NALDIC Executive member Naomi Flynn is currently undertaking a research project in Indiana, USA, to explore the implementation of a teaching approach known as Enduring Principles of Learning, with a view to learning what it might have to offer here in the UK. We will be hearing from Naomi on a regular basis over the next few months though a series of “Letters from Indiana”. Here is her first missive, describing the background to her visit and what she hopes to learn from it.
In 2019 I wrote a NALDIC blog about the Enduring Principals of Learning – a pedagogical approach to teaching diverse learners pioneered in the US – and promised that my 2019 report would not be the last you would hear of it. Fast forward through the delays of the pandemic and I am here – seemingly against all the odds – in the city of Indianpolis, for a three-month long Fulbright-funded project to find out more. I had intended calling my blogs Letters from America but decided that it is meaningless to generalise about any aspect of life in a country as vast as the US. So, Letters from Indiana it is.
To recap my reasons for wanting to tell a NALDIC audience about The Enduring Principles of Learning (EPL) you can read my earlier blog here. The Enduring Principles of Learning were developed by Professor Annela Teemant of the School of Education at Indiana University-Purdue University Indianapolis (IUPUI), and it is this great lady who is kindly hosting my project which runs through to the end of October. I am here to evaluate to what extent and how I can adapt this approach to both professional learning and assessment of teachers’ practice in order that it can work in England. My reasons for wanting to do this are that: this approach has measurable success in raising the academic outcomes of all pupils, but particularly those who are multilingual learners (MLLs); it is about changing practice and mindset in ways that transcend curricula and avoid recourse to expensive commercially branded schemes; I have already piloted the approach with one school of 98% MLLs and I need to understand more before I scale up to work with more schools in 2022.
To summarise their purpose, the EPL are a set of principles of practice that together drive intentionally dialogic teaching through which the teacher raises the level of pupil talk and learner autonomy in the classroom.
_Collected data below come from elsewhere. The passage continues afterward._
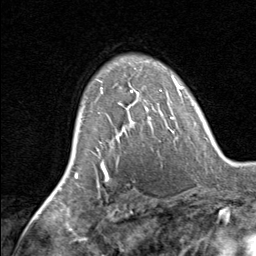
Breast MRI, one axial slice; slice 51 of 80 in the series (ordered by position); cropped to one breast; dynamic contrast-enhanced series, time point 2 of 8 at this slice position (early post-contrast); 1.5 T; TE 1.7 ms, TR 4.5 ms; 2 mm slice thickness; 256 × 256 image matrix, field of view 180 × 180 mm. Female patient.
Outlined on this slice (semi-automatic segmentation, software-assisted and operator-edited):
- enhancing-tissue mask used for the functional tumour volume (all voxels passing the contrast-enhancement thresholds inside the analysis volume; usually the tumour): bounding box (x1, y1, x2, y2) in pixels: (97, 79, 162, 128)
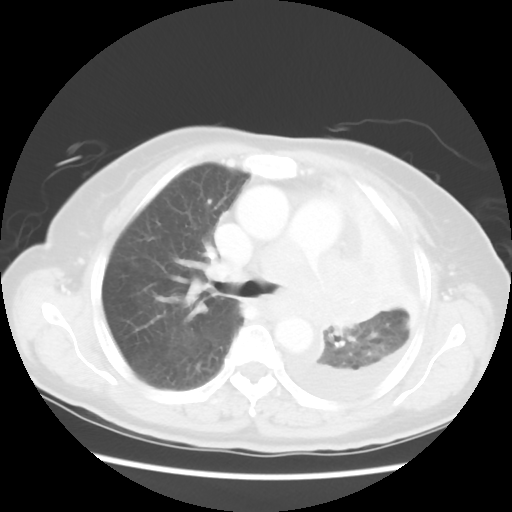
Chest CT, one axial slice. Reconstruction kernel STANDARD. Lung window (W 1500 / L -600 HU). 5 mm slice thickness. 512 × 512 image matrix, field of view 336 × 336 mm. Patient: female, 72 years. Case-level facts recorded for this patient, not image findings: clinical TNM (as recorded): T4 N3 M1b.
Structures marked on this image (bounding box drawn by a radiologist):
- lung tumour (recorded histology: large cell carcinoma): bounding box <301,243,389,341> (left, top, right, bottom; pixels)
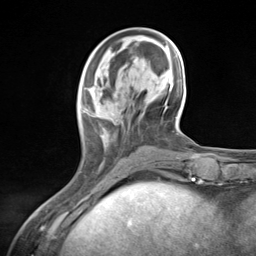
Breast MRI (dynamic contrast-enhanced), one axial slice. Slice 45 of 124 in the series (ordered by position). Cropped to one breast. Dynamic contrast-enhanced series, time point 2 of 7 at this slice position (early post-contrast). 3 T. TE 1.8 ms, TR 4.7 ms. 1.3 mm slice thickness. 256 × 256 image matrix, field of view 150 × 150 mm. Female patient.
Annotated regions visible in this slice (semi-automatic segmentation, software-assisted and operator-edited):
- enhancing-tissue mask used for the functional tumour volume (all voxels passing the contrast-enhancement thresholds inside the analysis volume; usually the tumour): bounding box [x1, y1, x2, y2] px = [80, 84, 124, 152]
Moreover, they demand that the teacher situates children’s learning opportunities in contextualised activity design that challenges inequities and promotes social justice. They are like the dialogic practice proffered by English academics Alexander and Mercer, but they go further in that they embody the ‘armed love’ described by Freire; they are a liberating pedagogy.
What I find exciting about them is that they are highly aspirational but also very practical. Each principle has a clear identity as a classroom strategy, and the documentation around them describes how teachers’ practice might embody them at emerging, developing and enacting levels. The goal is to develop teachers’ practice so that they are using multiple principles together at an enacting level.
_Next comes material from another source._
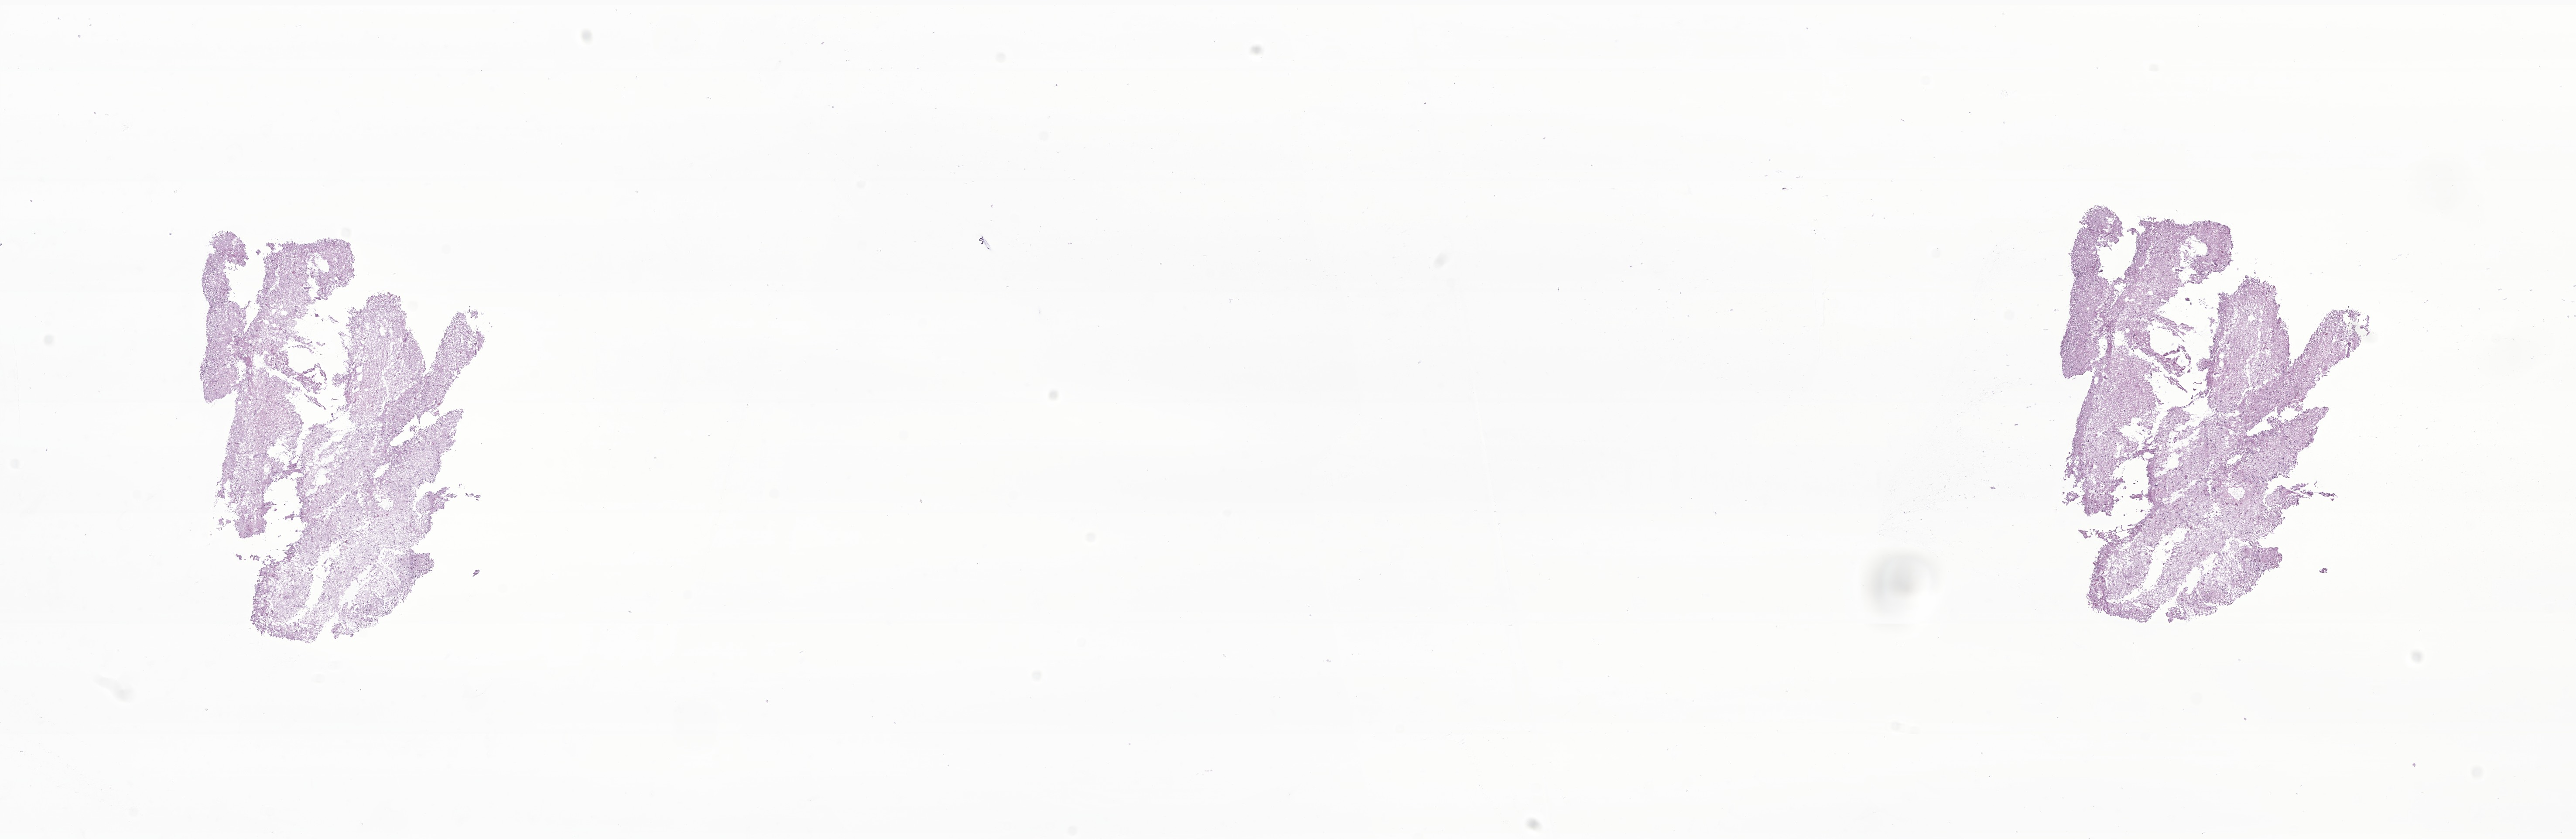
Digitized haematoxylin and eosin-stained section of tumor tissue from the brain — a low-resolution overview of the entire scanned area, about 24.9 x 8.1 mm, frozen section (OCT-embedded). Patient male; age 146 months.
- diagnosis: Pilocytic astrocytoma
Joint Productive Activity (JPA) | Teacher and students producing together. |
Language and Literacy Development (LLD) | Developing language and literacy across the curriculum |
Contextualisation (CTX) | Making meaning – connecting school to students’ lives |
Challenging Activity (CA) | Teaching complex thinking |
Instructional Conversation (IC) | Teaching through conversation |
Critical Stance (CS) | Teaching to transform inequities |
Modelling (M) | Learning through observation |
Student Directed Activity (SDA) | Encouraging student decision making |
In my research I am working with three elementary schools in one school district of Indianapolis. Children in the schools are largely from African American or Latino/Hispanic families, but there are also a number from Asian or Pacific Island backgrounds. Thus, the schools are ethnically, culturally and linguistically rich and, in recognition of this, the District Superintendent has chosen to adopt the Enduring Principals of Learning as a pedagogical tool that is used by all schools. She and her team have been working closely with my colleague Professor Teemant for several years and are now at a point where the schools are working to embed EPL at grass roots level, rather than relying on on-going input from IUPUI. It is this that interests me most. How do we take a model for teaching that we know works when academics work alongside schools to launch it, but sustain that change and empower schools to become agents of change for the long term? My three schools are each at different stages in adopting the EPL and thus very interesting for me to compare. Schools started back here on August 3rd and are being remarkably accommodating letting me visit weekly as they battle a second school year with COVID; I am beyond grateful to them.
In my forthcoming letters I will share with you insights from my classroom observations and interviews, and reflect on what we in the UK might take from the practice of these generous US teachers.